Everyone that I spoke with said that they have been experiencing fatigue or burnout, or both. Especially with the semester winding down, this is always the most stressful time of the year. SJU has pledged to give students a break (not a Spring one) by allowing us to take a few days off during the semester for rest. “Health and Wellness” days were meant to give us time to rest and relax, but in reality we get to do the opposite. The students I talked to about “Health and Wellness” days had nothing positive to say. Basically they are a day off to do more work, since professors give out more assignments because we technically have more time to do them. Everyone I talked to would have much rather been on a 7-10 day break instead of the two randomly placed days off. Instead of giving us a Spring break that is much-needed, we get 2 days off per semester. Awesome stuff, SJU.

The Issue With Online Schooling

On a serious note, other mental health conditions of college students have worsened tremendously since last March. The anxiety surrounding getting exposed to Covid-19 is preventing many students from going to in-person classes. When you don’t attend your in-person classes, you are less engaged and involved in the course. Even going to class in person is another world from sitting in your bedroom on Zoom. It is difficult for many students to engage in online learning. Lower engagement means lower quality of education and lower grades. It truly is a challenge to motivate yourself to get up each day and learn and study in an online setting. Some of the people I talked to admitted that they were struggling in school because of being online and not paying attention. You could technically blame the student, but this situation that we are in is just setting us up to implode.

To begin with, college students deal with the stress of getting good grades in tough classes, finding internships and jobs, and living on our own. The pandemic has multiplied the stress and pressure of these already difficult situations. Keeping a high GPA for most is tough in college, but when you have no motivation to go to class or are too anxious about contracting a potentially life-taking disease, the level of difficulty increases. Add that pressure on students who already have preexisting mental health conditions such as depression, and overall well-being is nearly impossible to manage. Since Covid-19 has made workplaces smaller and more dangerous, finding an internship has been a struggle for many.

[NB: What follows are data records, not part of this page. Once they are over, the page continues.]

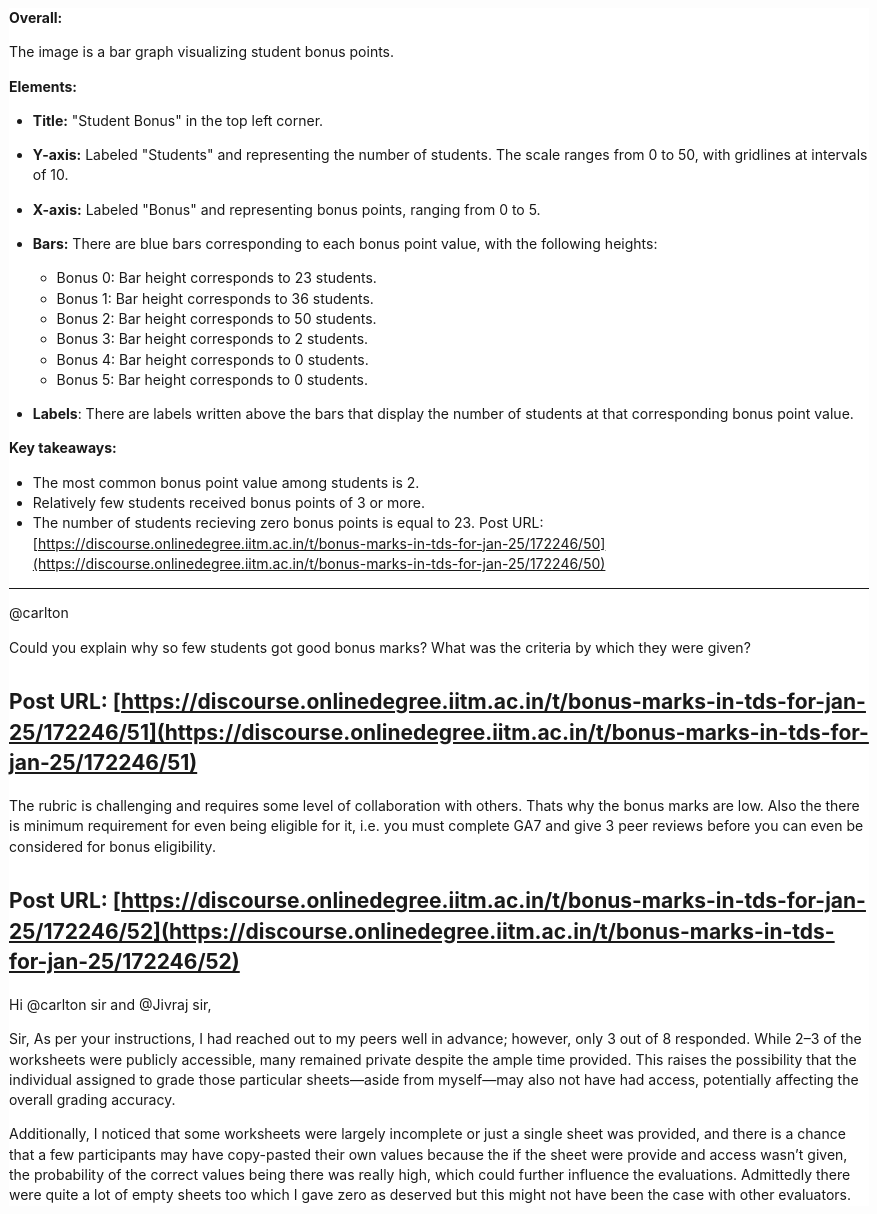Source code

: **Overall:**

The image is a bar graph visualizing student bonus points.

**Elements:**

*   **Title:** "Student Bonus" in the top left corner.
*   **Y-axis:** Labeled "Students" and representing the number of students. The scale ranges from 0 to 50, with gridlines at intervals of 10.
*   **X-axis:** Labeled "Bonus" and representing bonus points, ranging from 0 to 5.
*   **Bars:** There are blue bars corresponding to each bonus point value, with the following heights:

    *   Bonus 0: Bar height corresponds to 23 students.
    *   Bonus 1: Bar height corresponds to 36 students.
    *   Bonus 2: Bar height corresponds to 50 students.
    *   Bonus 3: Bar height corresponds to 2 students.
    *   Bonus 4: Bar height corresponds to 0 students.
    *   Bonus 5: Bar height corresponds to 0 students.
* **Labels**: There are labels written above the bars that display the number of students at that corresponding bonus point value.

**Key takeaways:**

*   The most common bonus point value among students is 2.
*   Relatively few students received bonus points of 3 or more.
*   The number of students recieving zero bonus points is equal to 23.
Post URL: [https://discourse.onlinedegree.iitm.ac.in/t/bonus-marks-in-tds-for-jan-25/172246/50](https://discourse.onlinedegree.iitm.ac.in/t/bonus-marks-in-tds-for-jan-25/172246/50)
---
@carlton

Could you explain why so few students got good bonus marks? What was the criteria by which they were given?

Post URL: [https://discourse.onlinedegree.iitm.ac.in/t/bonus-marks-in-tds-for-jan-25/172246/51](https://discourse.onlinedegree.iitm.ac.in/t/bonus-marks-in-tds-for-jan-25/172246/51)
---
The rubric is challenging and requires some level of collaboration with others. Thats why the bonus marks are low. Also the there is minimum requirement for even being eligible for it, i.e. you must complete GA7 and give 3 peer reviews before you can even be considered for bonus eligibility.

Post URL: [https://discourse.onlinedegree.iitm.ac.in/t/bonus-marks-in-tds-for-jan-25/172246/52](https://discourse.onlinedegree.iitm.ac.in/t/bonus-marks-in-tds-for-jan-25/172246/52)
---
Hi @carlton sir and @Jivraj sir,

Sir, As per your instructions, I had reached out to my peers well in advance; however, only 3 out of 8 responded. While 2–3 of the worksheets were publicly accessible, many remained private despite the ample time provided. This raises the possibility that the individual assigned to grade those particular sheets—aside from myself—may also not have had access, potentially affecting the overall grading accuracy.

Additionally, I noticed that some worksheets were largely incomplete or just a single sheet was provided, and there is a chance that a few participants may have copy-pasted their own values because the if the sheet were provide and access wasn’t given, the probability of the correct values being there was really high, which could further influence the evaluations. Admittedly there were quite a lot of empty sheets too which I gave zero as deserved but this might not have been the case with other evaluators.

This adds more stress and anxiety for our futures, which can affect our day-to-day lives.

Our Social Dilemma

Socially, our mental health has changed tremendously and in a whole different way from our academic lives.

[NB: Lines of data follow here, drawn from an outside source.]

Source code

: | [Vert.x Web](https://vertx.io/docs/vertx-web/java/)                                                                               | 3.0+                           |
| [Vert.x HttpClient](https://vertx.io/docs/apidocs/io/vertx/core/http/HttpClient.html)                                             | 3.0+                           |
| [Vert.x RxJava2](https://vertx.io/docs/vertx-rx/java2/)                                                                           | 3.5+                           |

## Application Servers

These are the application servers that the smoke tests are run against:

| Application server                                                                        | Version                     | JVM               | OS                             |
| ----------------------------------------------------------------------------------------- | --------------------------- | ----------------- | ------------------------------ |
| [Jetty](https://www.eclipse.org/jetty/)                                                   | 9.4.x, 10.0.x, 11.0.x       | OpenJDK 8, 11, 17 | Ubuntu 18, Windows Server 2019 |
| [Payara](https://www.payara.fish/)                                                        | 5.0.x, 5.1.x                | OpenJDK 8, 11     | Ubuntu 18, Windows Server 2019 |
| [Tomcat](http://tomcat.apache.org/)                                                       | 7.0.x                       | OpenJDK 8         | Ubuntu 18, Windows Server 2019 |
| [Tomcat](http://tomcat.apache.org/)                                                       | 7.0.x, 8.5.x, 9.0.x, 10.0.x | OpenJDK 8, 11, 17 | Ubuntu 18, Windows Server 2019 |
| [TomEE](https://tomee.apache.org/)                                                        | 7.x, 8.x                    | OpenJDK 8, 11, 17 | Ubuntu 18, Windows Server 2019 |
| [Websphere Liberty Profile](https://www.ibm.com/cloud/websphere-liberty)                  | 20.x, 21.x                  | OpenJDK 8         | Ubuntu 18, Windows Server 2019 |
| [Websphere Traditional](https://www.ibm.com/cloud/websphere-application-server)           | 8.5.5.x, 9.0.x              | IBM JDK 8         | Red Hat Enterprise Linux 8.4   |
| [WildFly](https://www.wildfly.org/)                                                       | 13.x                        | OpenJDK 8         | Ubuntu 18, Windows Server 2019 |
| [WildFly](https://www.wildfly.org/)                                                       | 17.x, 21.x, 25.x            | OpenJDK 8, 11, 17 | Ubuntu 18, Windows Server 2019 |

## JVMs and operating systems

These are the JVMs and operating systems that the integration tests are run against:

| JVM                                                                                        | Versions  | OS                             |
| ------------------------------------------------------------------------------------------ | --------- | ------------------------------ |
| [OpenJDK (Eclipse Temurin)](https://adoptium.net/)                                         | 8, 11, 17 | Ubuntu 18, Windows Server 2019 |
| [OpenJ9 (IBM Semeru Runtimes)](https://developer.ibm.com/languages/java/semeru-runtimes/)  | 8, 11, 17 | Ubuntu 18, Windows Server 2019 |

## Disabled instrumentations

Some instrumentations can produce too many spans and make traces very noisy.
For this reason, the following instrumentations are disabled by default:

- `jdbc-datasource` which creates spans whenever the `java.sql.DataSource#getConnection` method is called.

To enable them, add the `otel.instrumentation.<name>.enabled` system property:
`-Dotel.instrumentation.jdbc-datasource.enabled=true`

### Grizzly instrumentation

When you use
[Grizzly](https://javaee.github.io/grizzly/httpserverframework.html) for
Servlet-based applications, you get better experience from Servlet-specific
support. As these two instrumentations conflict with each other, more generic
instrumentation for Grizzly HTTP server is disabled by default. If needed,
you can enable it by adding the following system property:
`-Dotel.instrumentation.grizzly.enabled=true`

We all know college is about the fun we get to have with a life filled with freedom. Now, that is not the case. In order to steer clear of Covid-19, most college students are staying in on Friday and Saturday nights. As we sit, confined to a dormitory or apartment, the time passing takes a toll. The “college experience” is built off of freedom and enjoyment, but that has been stripped of us this past year. If you are caught partying, consequences follow. It’s okay, you can see your friends next year!

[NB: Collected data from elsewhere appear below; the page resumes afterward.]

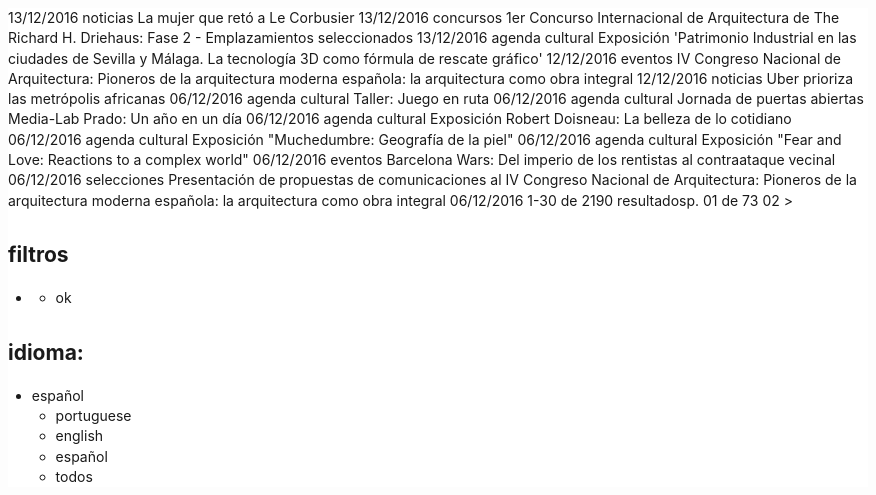 13/12/2016 
noticias 
La mujer que retó a Le Corbusier
13/12/2016 
concursos 
1er Concurso Internacional de Arquitectura de The Richard H. Driehaus: Fase 2 - Emplazamientos seleccionados
13/12/2016 
agenda cultural 
Exposición 'Patrimonio Industrial en las ciudades de Sevilla y Málaga. La tecnología 3D como fórmula de rescate gráfico'
12/12/2016 
eventos 
IV Congreso Nacional de Arquitectura: Pioneros de la arquitectura moderna española: la arquitectura como obra integral
12/12/2016 
noticias 
Uber prioriza las metrópolis africanas
06/12/2016 
agenda cultural 
Taller: Juego en ruta
06/12/2016 
agenda cultural 
Jornada de puertas abiertas Media-Lab Prado: Un año en un día
06/12/2016 
agenda cultural 
Exposición Robert Doisneau: La belleza de lo cotidiano
06/12/2016 
agenda cultural 
Exposición "Muchedumbre: Geografía de la piel"
06/12/2016 
agenda cultural 
Exposición "Fear and Love: Reactions to a complex world"
06/12/2016 
eventos 
Barcelona Wars: Del imperio de los rentistas al contraataque vecinal
06/12/2016 
selecciones 
Presentación de propuestas de comunicaciones al IV Congreso Nacional de Arquitectura: Pioneros de la arquitectura moderna española: la arquitectura como obra integral
06/12/2016 
1-30 de 2190 resultadosp. 01 de 73
02 >
## filtros
  *   * ok


## idioma:
  * español 
    * portuguese
    * english
    * español
    * todos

Feel sorry for college students, or don’t. Either way, there is an issue that is undeniably making our lives more difficult, which is why we are struggling. With the combined academic pressure to succeed in this new environment and the fact that there is no option to have a social life to escape the stress of school, mental issues for college students are nearly inevitable.

I am not going to suggest anything groundbreaking. Instead I am going to offer what should not be done. Let’s not ignore that we are experiencing a mental health crisis. Let’s not forget that we have a brighter future ahead. Let’s not forget that even though your friends looks happy on the outside, they can be struggling with something that’s hidden. Most importantly, let’s not pretend that one day off from school is going to make a difference.